The last event at the Old Garden was 2 days later, February 13, the Westminster Dog Show. Demolition soon began. The site became a parking lot while various parties haggled over what to build on the site. Finally, in 1989, the 778-foot office and residential tower Worldwide Plaza opened there. The Subway station at 50th Street includes a mural dedicated to the Old Garden.
Worldwide Plaza

*

November 28, 1925 was a Saturday. Baseball season was over. There was no NBA yet. It was the 1st season for the American Basketball League, but that could hardly be called "major league," and I can't find a list of games played there that day. For all I know, there might not have been any.

Three games were played in the NHL. The Pittsburgh Pirates beat the Montreal Canadiens, 1-0 at the Mount Royal Arena in Montreal. The Ottawa Senators beat the Montreal Maroons, 3-2 at the Ottawa Auditorium. And the Boston Bruins beat the Toronto St. Patricks, 3-2 at the Mutual Street Arena. (The St. Patricks became the Toronto Maple Leafs in 1927.)

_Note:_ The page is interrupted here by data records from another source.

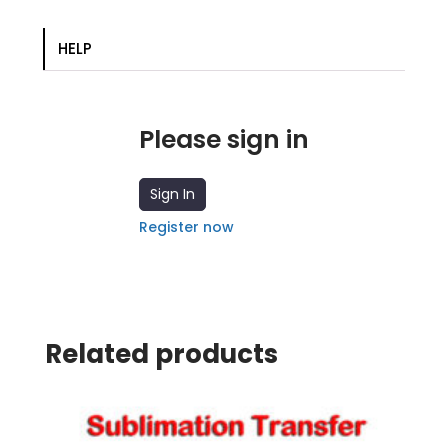
HELP
Please sign in
Sign In
Register now
Related products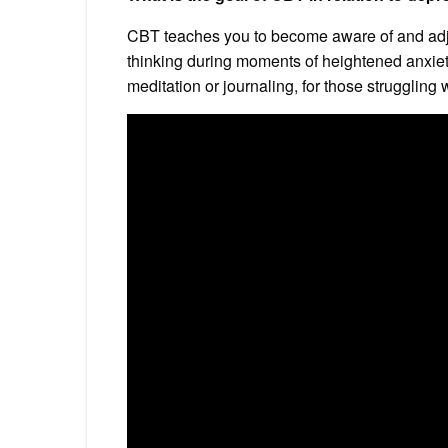
CBT teaches you to become aware of and adju
thinking during moments of heightened anxiety 
meditation or journaling, for those struggling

There were also college football games played that day. Most of them did not involve teams currently in major conferences. But one was the Army-Navy Game, played at the Polo Grounds in Upper Manhattan. Army won, 10-3.

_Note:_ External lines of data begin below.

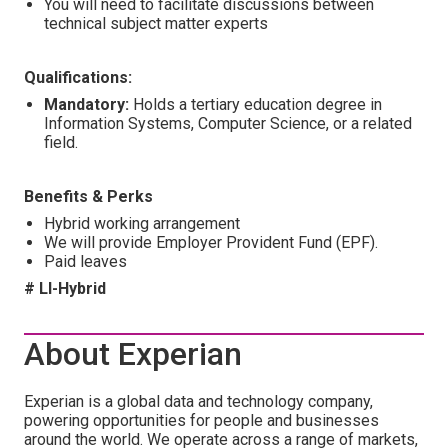
You will need to facilitate discussions between
technical subject matter experts
Qualifications:
Mandatory:
Holds a tertiary education degree in
Information Systems, Computer Science, or a related
field.
Benefits & Perks
Hybrid working arrangement
We will provide Employer Provident Fund (EPF).
Paid leaves
# LI-Hybrid
About Experian
Experian is a global data and technology company,
powering opportunities for people and businesses
around the world. We operate across a range of markets,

Montana beat Montana State, 28-7 at Montana State's Dornblaser Field in Missoula. Baylor and Rice tied, 7-7 at Rice Field in Houston. And 2 games were played in the Pacific Coast Conference, the league that would eventually evolve into the Pac-12. Washington beat Oregon, 15-14 at Husky Stadium in Seattle. And Washington State beat USC, 17-12 at the Los Angeles Memorial Coliseum.

There was 1 NFL game played on that Saturday. The Frankford Yellow Jackets beat the Green Bay Packers, 13-7 at Frankford Stadium in Northeast Philadelphia. The Jackets won the NFL Championship in 1926, but the Great Depression did them in, and they folded in 1931. The Pennsylvania law banning professional sports on Sunday wasn't repealed until 1933, making the founding and profitability of the Philadelphia Eagles and the Pittsburgh Steelers possible.

The Cleveland Bulldogs were then an NFL team. The Atlantic City Roses were not: They were a semipro team run by the Melrose Athletic Club of Atlantic City, New Jersey. But the Bulldogs played the Roses on this day, winning 12-0 at Bader Field, a minor-league ballpark next to the airport of the same name, where The Sandcastle, later the home of the minor-league Atlantic City Surf, was built.

And in English soccer, Arsenal beat North-East team Sunderland, 2-0 at the Arsenal Stadium, a.k.a. Highbury, in North London.